Large language models (LLMs) are increasingly deployed in AI infrastructure, driving the need for high throughput, resource efficient serving systems. Disaggregated LLM serving, which separates prompt prefill from auto-regressive decode, has emerged as a promising architecture by isolating their heterogeneous compute and memory demands. However, current disaggregated systems face three key limitations: (i) static resource allocation cannot adapt to highly dynamic workloads, causing over-provisioning that wastes resources or under-provisioning that violates service level objectives (SLOs); (ii) inherent load imbalance between prefill and decode stages, where prefill is compute-bound and decode is memory-bound, causes under-utilization in one tier while the other becomes a bottleneck; and (iii) prefix cache aware routing skews load distribution, as high cache hit rate prefill nodes attract disproportionately more requests, further degrading balance and efficiency. To address these issues, we present BanaServe, a dynamic orchestration framework that continuously rebalances computational and memory resources across prefill and decode instances while eliminating hotspots induced by cache. BanaServe introduces layer level weight migration, attention level Key Value Cache (KV Cache) migration, and Global KV Cache Store sharing with layer wise overlapped transmission, enabling both coarse grained (layer level) and fine grained (attention level) load redistribution with minimal latency overhead. These mechanisms allow routers to perform purely load aware scheduling, unconstrained by cache placement. Compared to vLLM, BanaServe achieves 1.2x-3.9x higher throughput with 3.9%-78.4% lower total processing time, and outperforms DistServe by 1.1x-2.8x in throughput with 1.4%-70.1% latency reduction.
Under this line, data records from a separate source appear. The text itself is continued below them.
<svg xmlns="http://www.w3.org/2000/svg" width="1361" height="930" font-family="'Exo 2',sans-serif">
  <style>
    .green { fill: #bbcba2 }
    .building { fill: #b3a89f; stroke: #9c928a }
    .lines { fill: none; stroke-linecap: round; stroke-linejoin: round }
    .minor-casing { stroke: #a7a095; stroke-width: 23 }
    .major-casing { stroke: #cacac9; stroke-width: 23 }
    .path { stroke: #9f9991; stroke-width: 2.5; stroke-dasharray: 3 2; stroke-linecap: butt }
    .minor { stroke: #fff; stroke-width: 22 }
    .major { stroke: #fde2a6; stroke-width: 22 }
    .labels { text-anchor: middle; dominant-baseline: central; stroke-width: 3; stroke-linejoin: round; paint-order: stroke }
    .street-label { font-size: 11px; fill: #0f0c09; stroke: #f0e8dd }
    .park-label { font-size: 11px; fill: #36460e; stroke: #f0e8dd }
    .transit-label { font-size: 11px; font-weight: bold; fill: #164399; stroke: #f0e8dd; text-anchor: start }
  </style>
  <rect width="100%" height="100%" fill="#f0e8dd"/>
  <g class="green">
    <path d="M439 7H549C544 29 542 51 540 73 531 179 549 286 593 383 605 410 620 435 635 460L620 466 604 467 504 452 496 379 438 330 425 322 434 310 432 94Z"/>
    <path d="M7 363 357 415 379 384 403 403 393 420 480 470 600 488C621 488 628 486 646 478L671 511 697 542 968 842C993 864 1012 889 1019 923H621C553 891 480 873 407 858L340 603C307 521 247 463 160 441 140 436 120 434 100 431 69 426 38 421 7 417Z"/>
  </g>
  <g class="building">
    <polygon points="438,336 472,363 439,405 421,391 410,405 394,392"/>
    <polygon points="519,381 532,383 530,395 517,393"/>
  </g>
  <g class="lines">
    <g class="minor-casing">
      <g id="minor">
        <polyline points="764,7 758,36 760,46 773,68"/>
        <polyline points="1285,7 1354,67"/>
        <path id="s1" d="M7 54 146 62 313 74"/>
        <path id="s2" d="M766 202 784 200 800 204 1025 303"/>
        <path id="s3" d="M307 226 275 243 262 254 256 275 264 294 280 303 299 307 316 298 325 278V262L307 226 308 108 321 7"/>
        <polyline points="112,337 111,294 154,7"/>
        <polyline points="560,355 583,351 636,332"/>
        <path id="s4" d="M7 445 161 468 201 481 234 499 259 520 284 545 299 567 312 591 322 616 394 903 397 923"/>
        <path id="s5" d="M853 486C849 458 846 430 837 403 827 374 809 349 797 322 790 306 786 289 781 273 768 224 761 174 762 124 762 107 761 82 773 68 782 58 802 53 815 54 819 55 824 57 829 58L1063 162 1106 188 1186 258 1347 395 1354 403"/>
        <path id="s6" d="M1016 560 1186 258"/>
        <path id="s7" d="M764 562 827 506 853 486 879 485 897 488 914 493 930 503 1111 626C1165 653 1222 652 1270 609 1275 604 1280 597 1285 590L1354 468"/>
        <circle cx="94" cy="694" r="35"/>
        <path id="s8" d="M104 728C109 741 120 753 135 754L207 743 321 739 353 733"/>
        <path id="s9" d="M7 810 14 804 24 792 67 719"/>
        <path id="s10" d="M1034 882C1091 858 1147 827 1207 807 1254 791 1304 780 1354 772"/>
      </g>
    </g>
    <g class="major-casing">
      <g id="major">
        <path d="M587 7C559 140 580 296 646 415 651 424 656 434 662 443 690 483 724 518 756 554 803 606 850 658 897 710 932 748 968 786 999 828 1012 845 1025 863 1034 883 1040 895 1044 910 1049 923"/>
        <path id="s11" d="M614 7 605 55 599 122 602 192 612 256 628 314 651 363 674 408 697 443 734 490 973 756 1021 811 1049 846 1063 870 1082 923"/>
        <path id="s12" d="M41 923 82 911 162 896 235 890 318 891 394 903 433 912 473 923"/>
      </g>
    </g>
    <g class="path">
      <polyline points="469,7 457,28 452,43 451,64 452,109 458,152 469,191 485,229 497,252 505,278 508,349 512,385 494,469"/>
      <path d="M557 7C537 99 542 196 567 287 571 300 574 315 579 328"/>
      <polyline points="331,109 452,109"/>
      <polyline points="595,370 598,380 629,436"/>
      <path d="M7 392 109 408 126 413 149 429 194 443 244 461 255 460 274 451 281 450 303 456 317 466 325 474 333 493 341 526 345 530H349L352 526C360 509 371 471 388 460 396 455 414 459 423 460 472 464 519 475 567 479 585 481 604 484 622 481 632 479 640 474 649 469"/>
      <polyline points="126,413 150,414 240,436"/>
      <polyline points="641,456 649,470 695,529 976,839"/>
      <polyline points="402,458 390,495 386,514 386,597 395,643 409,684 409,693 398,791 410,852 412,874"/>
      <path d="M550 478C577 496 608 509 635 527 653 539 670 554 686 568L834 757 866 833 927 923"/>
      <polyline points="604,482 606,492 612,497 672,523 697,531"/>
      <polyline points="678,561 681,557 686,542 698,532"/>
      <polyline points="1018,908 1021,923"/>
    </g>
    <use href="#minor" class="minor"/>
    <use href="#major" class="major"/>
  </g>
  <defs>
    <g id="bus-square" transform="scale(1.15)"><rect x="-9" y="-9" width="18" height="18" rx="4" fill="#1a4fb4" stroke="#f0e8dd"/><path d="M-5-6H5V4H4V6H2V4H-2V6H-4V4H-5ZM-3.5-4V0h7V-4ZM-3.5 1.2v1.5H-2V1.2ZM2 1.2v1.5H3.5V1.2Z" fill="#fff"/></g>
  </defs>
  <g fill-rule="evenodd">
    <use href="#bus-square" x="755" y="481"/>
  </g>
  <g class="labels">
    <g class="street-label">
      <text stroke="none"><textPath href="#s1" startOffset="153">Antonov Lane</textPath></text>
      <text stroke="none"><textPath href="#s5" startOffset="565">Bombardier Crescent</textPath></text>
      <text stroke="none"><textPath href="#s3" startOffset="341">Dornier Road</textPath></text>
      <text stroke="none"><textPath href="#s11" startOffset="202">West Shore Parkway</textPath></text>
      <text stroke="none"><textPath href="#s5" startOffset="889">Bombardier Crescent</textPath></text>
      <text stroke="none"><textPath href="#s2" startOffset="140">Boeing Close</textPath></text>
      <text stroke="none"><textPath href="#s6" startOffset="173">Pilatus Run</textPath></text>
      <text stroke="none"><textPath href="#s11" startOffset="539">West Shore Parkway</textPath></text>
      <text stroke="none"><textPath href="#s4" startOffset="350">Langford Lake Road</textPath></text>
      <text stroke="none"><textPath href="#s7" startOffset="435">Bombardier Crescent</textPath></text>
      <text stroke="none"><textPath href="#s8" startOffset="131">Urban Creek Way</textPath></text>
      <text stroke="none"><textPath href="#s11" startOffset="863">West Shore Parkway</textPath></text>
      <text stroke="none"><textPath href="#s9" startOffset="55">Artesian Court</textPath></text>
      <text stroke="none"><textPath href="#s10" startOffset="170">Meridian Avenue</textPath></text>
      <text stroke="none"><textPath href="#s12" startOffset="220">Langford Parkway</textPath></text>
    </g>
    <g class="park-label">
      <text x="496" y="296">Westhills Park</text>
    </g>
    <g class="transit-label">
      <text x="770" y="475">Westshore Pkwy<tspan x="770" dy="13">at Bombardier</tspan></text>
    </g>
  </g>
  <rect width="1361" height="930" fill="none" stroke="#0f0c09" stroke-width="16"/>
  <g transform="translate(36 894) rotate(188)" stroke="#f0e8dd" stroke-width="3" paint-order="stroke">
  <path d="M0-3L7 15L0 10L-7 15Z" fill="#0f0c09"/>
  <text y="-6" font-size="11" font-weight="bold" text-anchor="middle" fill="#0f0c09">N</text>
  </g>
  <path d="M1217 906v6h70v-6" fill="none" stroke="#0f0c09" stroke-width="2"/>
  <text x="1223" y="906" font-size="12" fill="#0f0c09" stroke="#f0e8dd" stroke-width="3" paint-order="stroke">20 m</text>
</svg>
翻译：大语言模型（LLM）在AI基础设施中的部署日益广泛，推动了对高吞吐、资源高效服务系统的需求。解耦式LLM服务架构将提示词预填充阶段与自回归解码阶段分离，通过隔离二者异构的计算与内存需求，成为一种前景广阔的服务范式。然而，现有解耦式系统面临三个关键局限：（i）静态资源分配无法适应高度动态的工作负载，导致资源过度配置造成浪费或配置不足违反服务等级目标；（ii）预填充阶段（计算密集型）与解码阶段（内存密集型）固有的负载不均衡，造成某一层级资源利用率不足而另一层级成为瓶颈；（iii）基于前缀缓存感知的路由策略扭曲负载分布，高缓存命中率的预填充节点会吸引过多请求，进一步破坏系统均衡与效率。为解决这些问题，本文提出BanaServe——一种动态编排框架，能够持续在预填充与解码实例间重新平衡计算与内存资源，同时消除由缓存引发的热点。BanaServe引入了层级权重迁移、注意力级键值缓存迁移，以及结合层级重叠传输的全局KV缓存共享存储机制，支持以极低延迟开销实现粗粒度（层级）与细粒度（注意力级）的负载重分布。这些机制使路由器能够执行纯负载感知的调度，不受缓存放置策略约束。实验表明，相较于vLLM，BanaServe实现了1.2倍至3.9倍的吞吐量提升，总处理时间降低3.9%至78.4%；相比DistServe，吞吐量提升1.1倍至2.8倍，延迟降低1.4%至70.1%。